CustomersWithNegatives,TotalNegativeTransactions,TotalNegativeRevenue,OverallRevenue,NegativeRevenuePercentage
62,107,-58978.61,249553.86,-23.63


Returns and discounts account for a reduction of approximately one-quarter of the total sales. Understanding negative transactions from returns and discounts helps assess customer satisfaction and financial impact.

## Which products have sold the most units in total?
This query aggregates the total quantity sold for each product, explicitly filtering out any negative quantities to exclude returns or discounts. It then orders the results by total quantity in descending order and limits the output to the top five products, highlighting the best-selling items based on volume.

In [51]:
%%sql
SELECT 
    StockCode,
    Description,
    SUM(Quantity) AS TotalQuantity
FROM data
WHERE Quantity > 0
GROUP BY StockCode, Description
ORDER BY TotalQuantity DESC
LIMIT 5;

 * mysql+mysqldb://root:***@localhost/retail
5 rows affected.


StockCode,Description,TotalQuantity
84077,WORLD WAR 2 GLIDERS ASSTD DESIGNS,3465
84950,ASSORTED COLOUR T-LIGHT HOLDER,1866
21915,RED HARMONICA IN BOX,1779
85123A,WHITE HANGING HEART T-LIGHT HOLDER,1548
17084R,ASSORTED INCENSE PACK,1440


The product 'WORLD WAR 2 GLIDERS ASSTD DESIGNS' outperforms other products, generating nearly twice the sales volume compared to the rest.

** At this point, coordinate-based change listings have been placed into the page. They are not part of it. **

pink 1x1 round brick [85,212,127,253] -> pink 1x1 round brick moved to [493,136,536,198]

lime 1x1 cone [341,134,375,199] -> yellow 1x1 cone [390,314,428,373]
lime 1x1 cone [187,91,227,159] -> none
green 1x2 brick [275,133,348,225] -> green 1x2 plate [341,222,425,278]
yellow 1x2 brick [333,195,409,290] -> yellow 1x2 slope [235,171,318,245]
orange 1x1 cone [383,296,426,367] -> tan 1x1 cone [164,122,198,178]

Identifying top-selling products by quantity helps with inventory management.

## How many unique customers made purchases in each country?
This query counts the number of distinct CustomerID values per country, ensuring that only positive transactions are included by excluding any records with negative quantities (returns and discounts). It groups the data by Country and sorts the results by customer count, providing a clear view of customer distribution and activity across different regions.

In [55]:
%%sql
SELECT 
    Country,
    COUNT(DISTINCT CustomerID) AS UniqueCustomers
FROM data
WHERE Quantity > 0
GROUP BY Country
ORDER BY UniqueCustomers DESC;

 * mysql+mysqldb://root:***@localhost/retail
16 rows affected.


Country,UniqueCustomers
United Kingdom,392
Germany,9
France,5
EIRE,3
Portugal,2
Australia,1
Belgium,1
Iceland,1
Italy,1
Japan,1


Most customers are based in the UK, followed by Germany. In contrast, the majority of other countries have only a single customer each. Knowing the customer base by country informs marketing strategies.

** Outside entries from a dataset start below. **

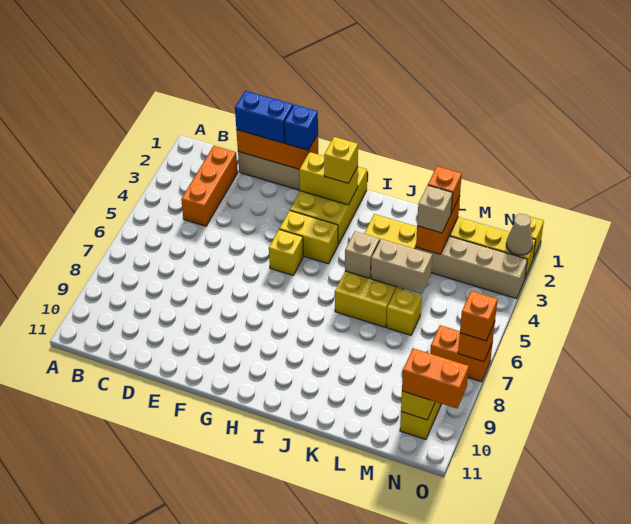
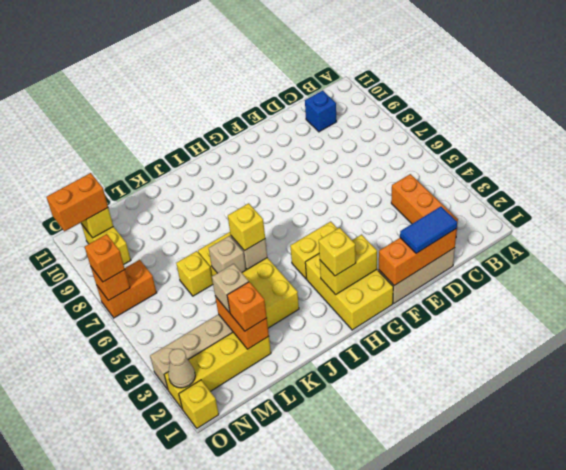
blue 1x2 brick [235,91,293,143] -> blue 1x2 tile [400,207,457,253]
blue 1x1 brick [284,105,318,150] -> blue 1x1 brick moved to [305,90,336,132]
yellow 1x1 brick [269,230,303,275] -> yellow 1x1 brick moved to [228,203,265,251]
tan 1x2 brick [371,239,432,294] -> tan 1x1 brick [209,236,246,273]

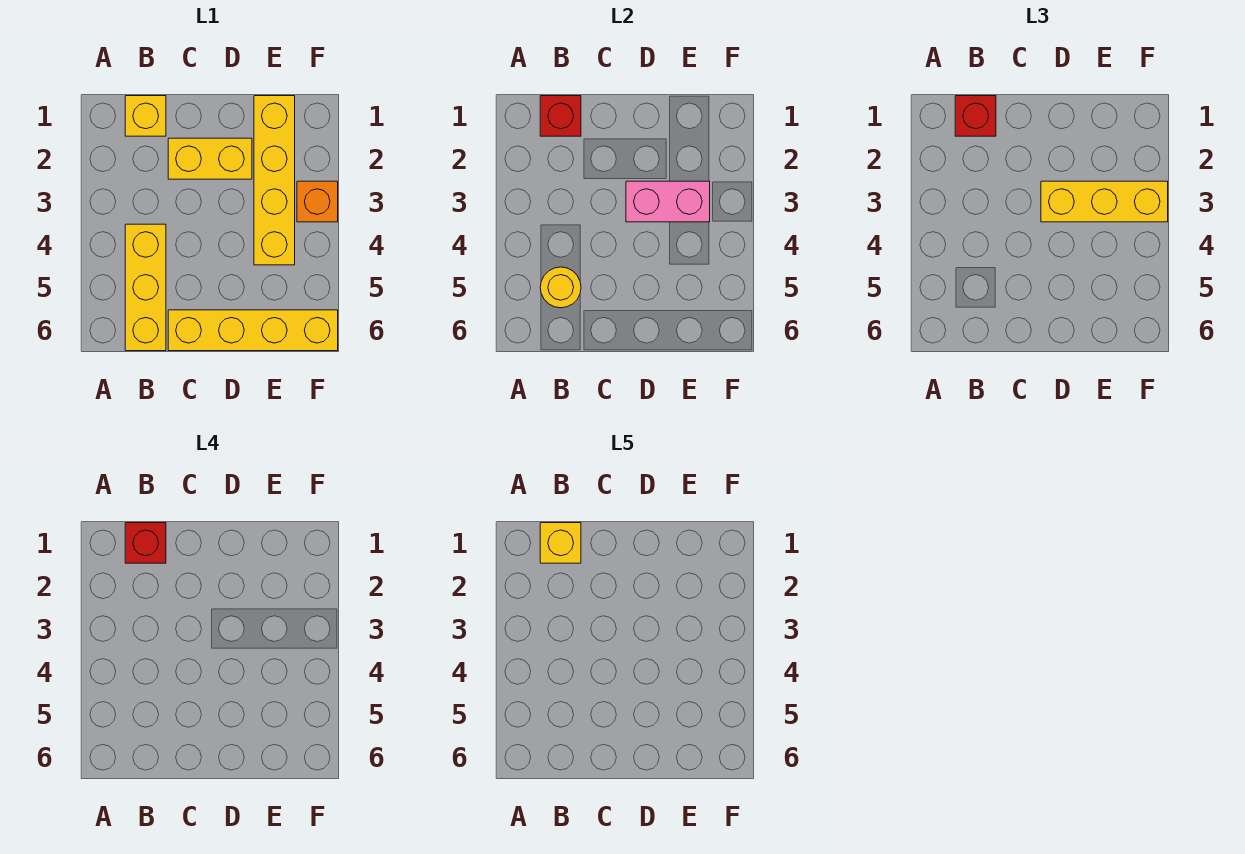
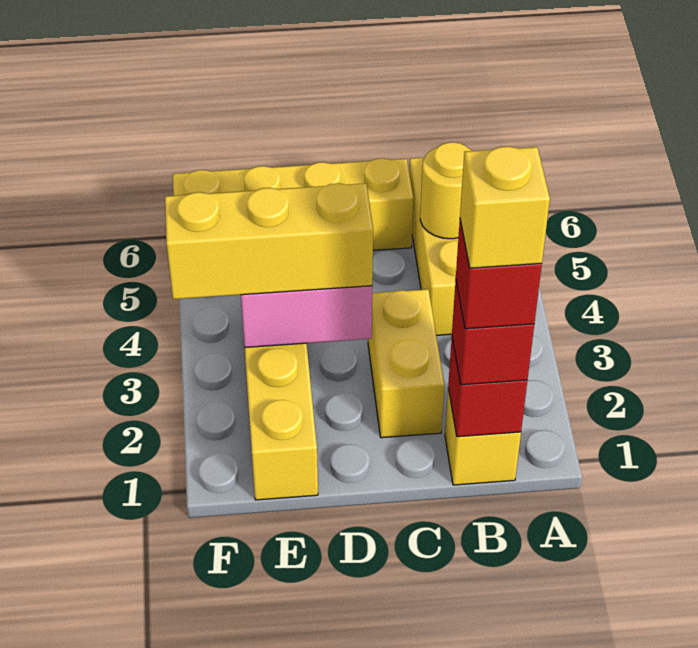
yellow 1x2 brick [168,138,252,179] -> yellow 1x2 brick turned to [368,289,445,438]
orange 1x1 brick [297,181,338,222] -> none

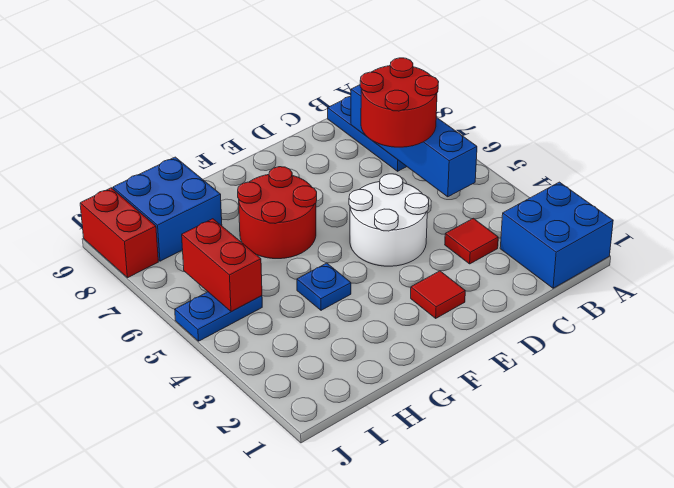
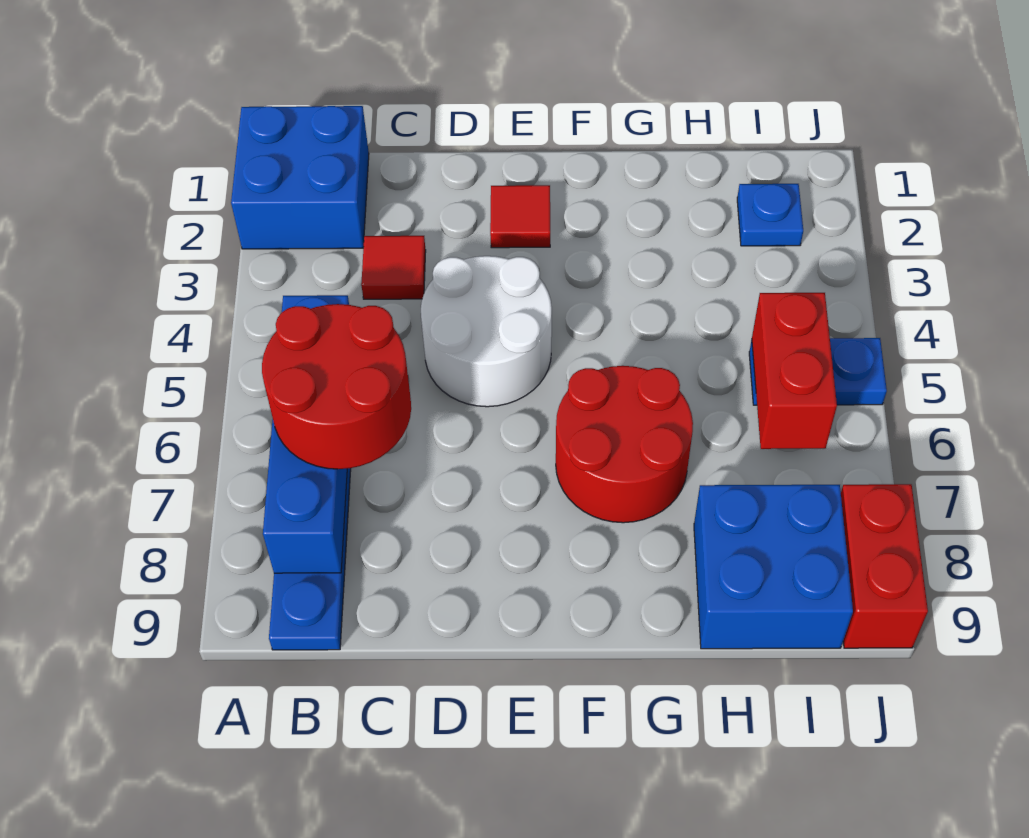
blue 1x1 plate [297,263,351,310] -> blue 1x1 plate moved to [737,184,803,246]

## What is the average order value per invoice?
The subquery calculates the total order value for each invoice by summing the product of Quantity and UnitPrice, while filtering out negative quantities and using a HAVING clause to ensure only invoices with positive total values are included. The outer query then applies the AVG function to compute the average order value across all qualifying invoices. Finally, the ROUND function is used to present the result with two decimal places for clarity.

In [91]:
%%sql
SELECT 
    ROUND(AVG(OrderValue), 2) AS AvgOrderValue
FROM (
    SELECT 
        InvoiceNo,
        SUM(Quantity * UnitPrice) AS OrderValue
    FROM data
    WHERE Quantity > 0
    GROUP BY InvoiceNo
    HAVING SUM(Quantity * UnitPrice) > 0
) sub;

 * mysql+mysqldb://root:***@localhost/retail
1 rows affected.


AvgOrderValue
510.82


The average order value across all transactions is £510.82. This suggests that customers tend to place relatively large orders, which could be due to bulk buying behavior or the nature of the products being sold. Average order value helps assess customer spending behavior.